Ataque na Itália provavelmente foi ato isolado, diz investigador

O ataque à bomba que matou uma adolescente e feriu outras 10 pessoas no sul da cidade italiana de Brindisi provavelmente foi feito por um indivíduo sem nenhuma ligação com a máfia, disse uma autoridade neste domingo.

REUTERS

20 de maio de 2012 | 09h08

O ataque contra a escola Francesca Morvillo Falcone, um instituto de formação profissioal que oferece cursos de moda, turismo e serviço social, deixou a Itália revoltada.

Milhares de pessoas tomaram as ruas em manifestações de solidariedade à escola e à família de Melissa Bassi, a adolescente que morreu na explosão.

"Parece ser obra de uma única pessoa", afirmou Marco Dinapoli, procurador-chefe de Brindisi, que lidera as investigações, a jornalistas neste domingo.

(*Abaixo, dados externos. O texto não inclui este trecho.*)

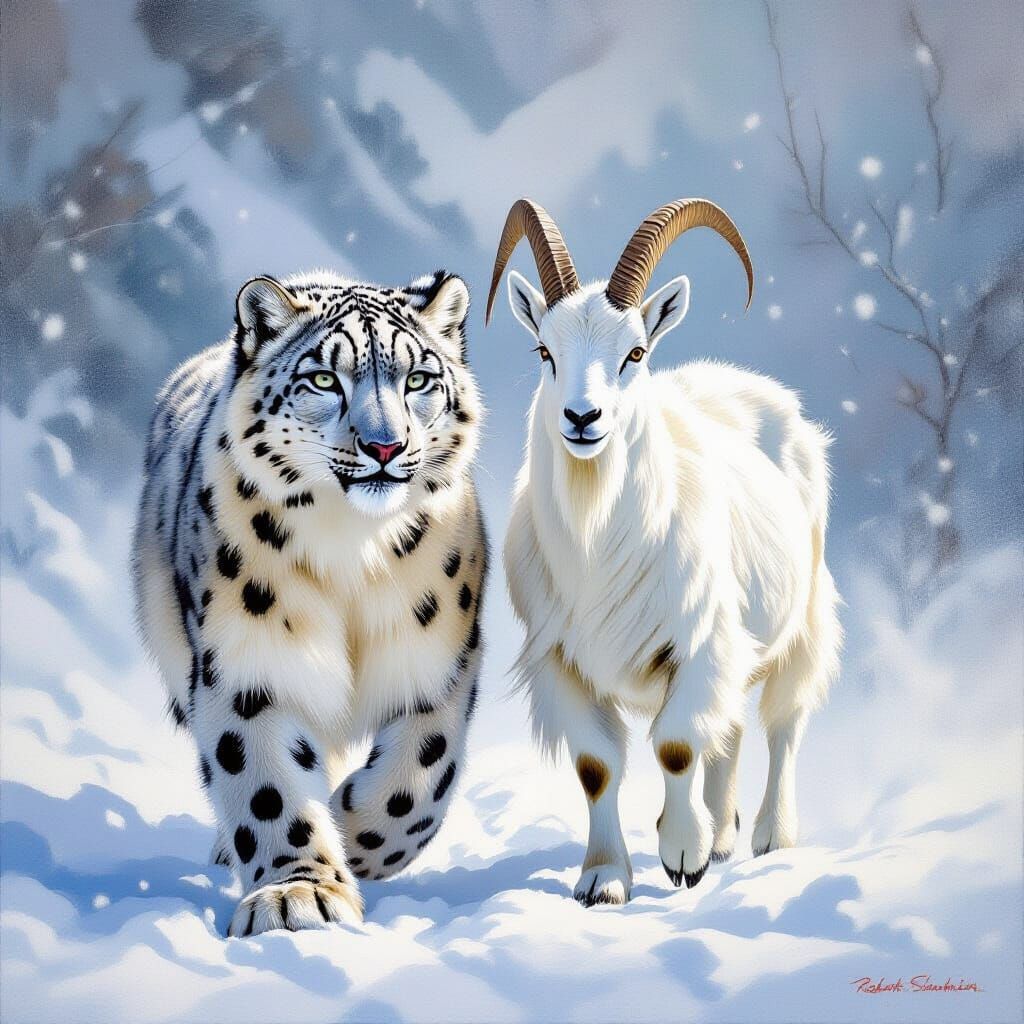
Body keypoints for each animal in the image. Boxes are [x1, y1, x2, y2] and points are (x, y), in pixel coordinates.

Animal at [487, 198, 842, 905]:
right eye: (545, 350)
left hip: (802, 620)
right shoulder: (563, 664)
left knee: (783, 721)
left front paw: (683, 856)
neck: (598, 547)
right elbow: (597, 767)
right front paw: (603, 881)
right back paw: (726, 836)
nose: (582, 419)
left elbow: (676, 746)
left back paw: (769, 839)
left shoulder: (700, 642)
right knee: (730, 728)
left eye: (635, 352)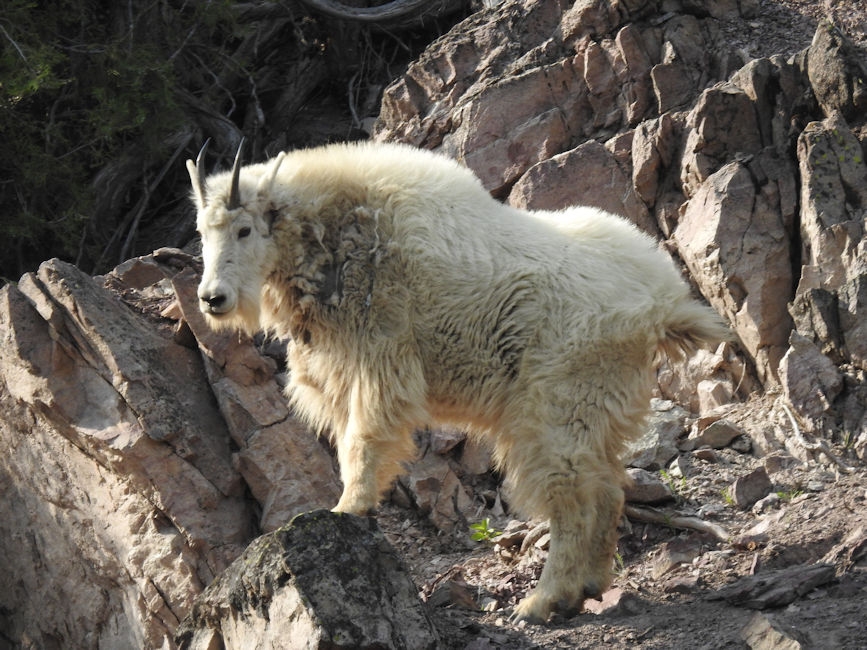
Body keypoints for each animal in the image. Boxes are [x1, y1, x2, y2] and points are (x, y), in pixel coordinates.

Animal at [187, 140, 729, 624]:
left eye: (244, 229)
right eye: (202, 233)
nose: (212, 298)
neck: (335, 231)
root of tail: (662, 307)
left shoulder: (381, 357)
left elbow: (363, 440)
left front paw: (347, 509)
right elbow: (345, 441)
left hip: (559, 402)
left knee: (574, 498)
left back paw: (544, 601)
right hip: (601, 404)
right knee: (608, 490)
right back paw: (590, 585)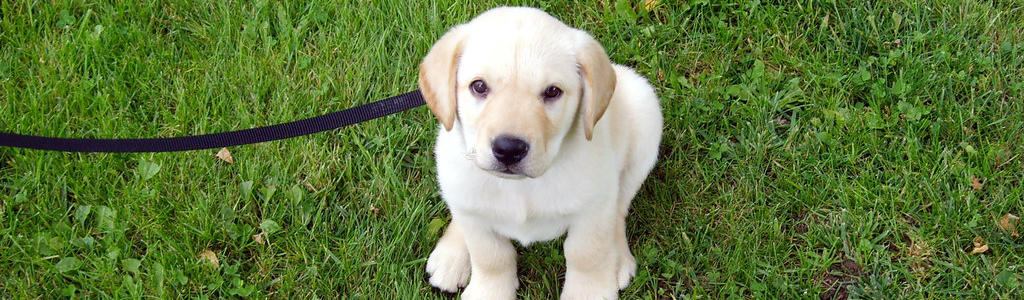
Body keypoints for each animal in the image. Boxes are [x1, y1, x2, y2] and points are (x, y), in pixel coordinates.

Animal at [417, 7, 663, 298]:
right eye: (479, 86)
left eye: (552, 91)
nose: (508, 149)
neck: (521, 187)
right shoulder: (477, 223)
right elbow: (491, 256)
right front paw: (490, 291)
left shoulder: (593, 208)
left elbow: (586, 253)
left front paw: (588, 290)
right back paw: (452, 255)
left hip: (644, 115)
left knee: (619, 208)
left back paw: (616, 260)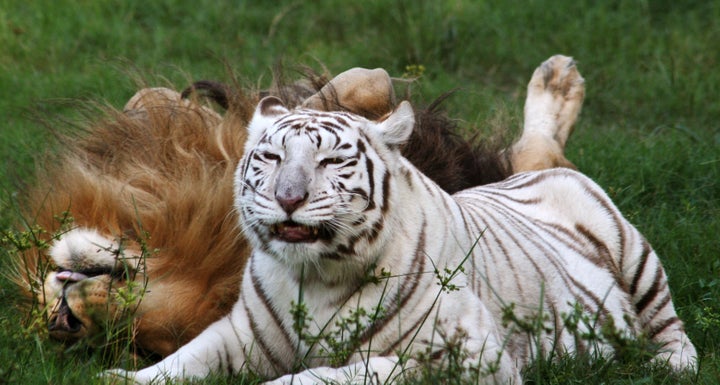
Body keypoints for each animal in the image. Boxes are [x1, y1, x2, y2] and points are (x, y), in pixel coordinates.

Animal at [107, 60, 696, 384]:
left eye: (330, 161)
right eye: (271, 158)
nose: (289, 198)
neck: (314, 279)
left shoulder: (466, 354)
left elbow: (339, 374)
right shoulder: (238, 335)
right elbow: (183, 360)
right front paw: (120, 376)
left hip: (637, 261)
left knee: (672, 330)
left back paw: (668, 365)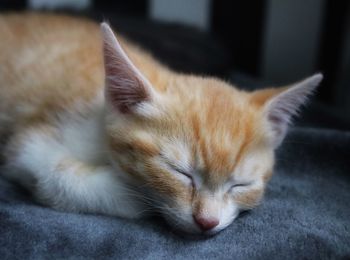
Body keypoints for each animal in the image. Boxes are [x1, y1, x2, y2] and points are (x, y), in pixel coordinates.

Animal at [0, 12, 322, 236]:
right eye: (180, 172)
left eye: (241, 184)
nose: (207, 221)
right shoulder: (34, 144)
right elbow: (51, 172)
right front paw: (137, 197)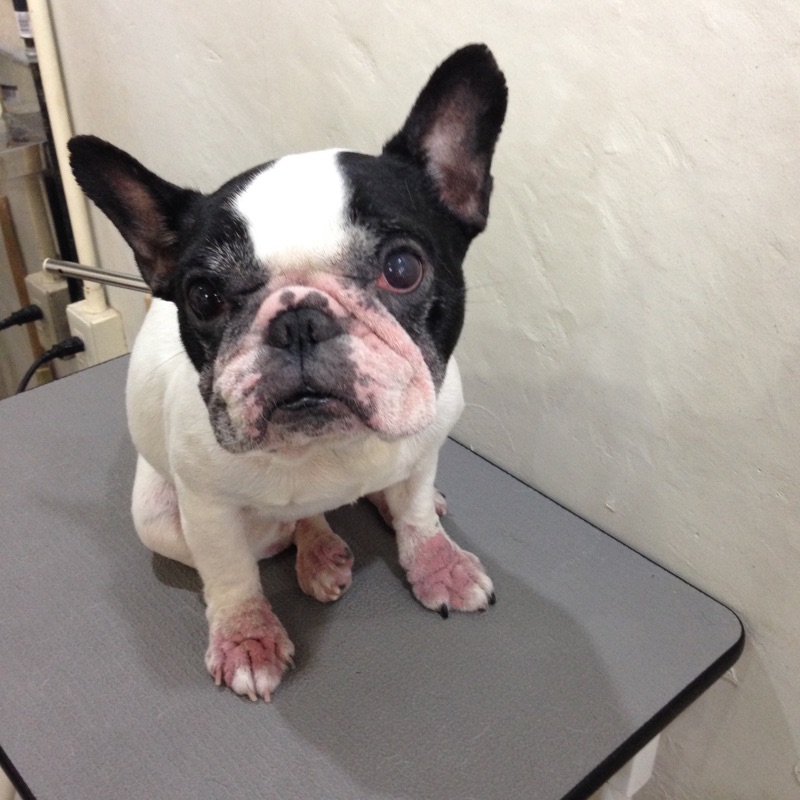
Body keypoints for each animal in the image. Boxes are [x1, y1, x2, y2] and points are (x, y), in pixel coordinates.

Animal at [68, 43, 507, 702]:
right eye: (203, 297)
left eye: (403, 268)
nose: (298, 320)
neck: (327, 448)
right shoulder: (207, 508)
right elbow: (231, 576)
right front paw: (247, 640)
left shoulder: (425, 447)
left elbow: (417, 515)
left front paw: (437, 564)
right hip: (156, 516)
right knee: (281, 529)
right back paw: (315, 548)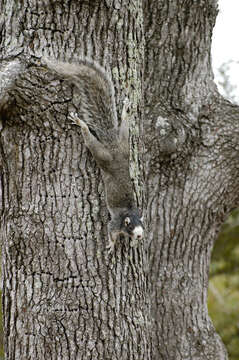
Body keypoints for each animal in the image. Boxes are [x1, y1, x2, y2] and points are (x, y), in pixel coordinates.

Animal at [44, 57, 144, 252]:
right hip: (102, 154)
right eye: (130, 227)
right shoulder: (116, 222)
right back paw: (81, 123)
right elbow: (111, 231)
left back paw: (125, 112)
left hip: (124, 145)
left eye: (142, 226)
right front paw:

Ele disse que a polícia já tinha identificado um suspeito.

"A hipótese mais provável é de que foi um ato isolado," disse, recusando-se a dar detalhes sobre a pessoa que acredita ter feito o ataque.

"No momento, não entendemos qual a motivação para este massacre", relatou Dinapoli, acrescentando que não recebeu nenhum reivindicação pela autoria do ataque.

Suspeitas iniciais apontavam para o crime organizado, porque a escola foi rebatizada com o nome da esposa do juiz anti-máfia assassinado Giovanni Falconi, e o ataque ocorreu dias depois do 20o aniversário de morte do casal, em um ataque à bomba na Sicília.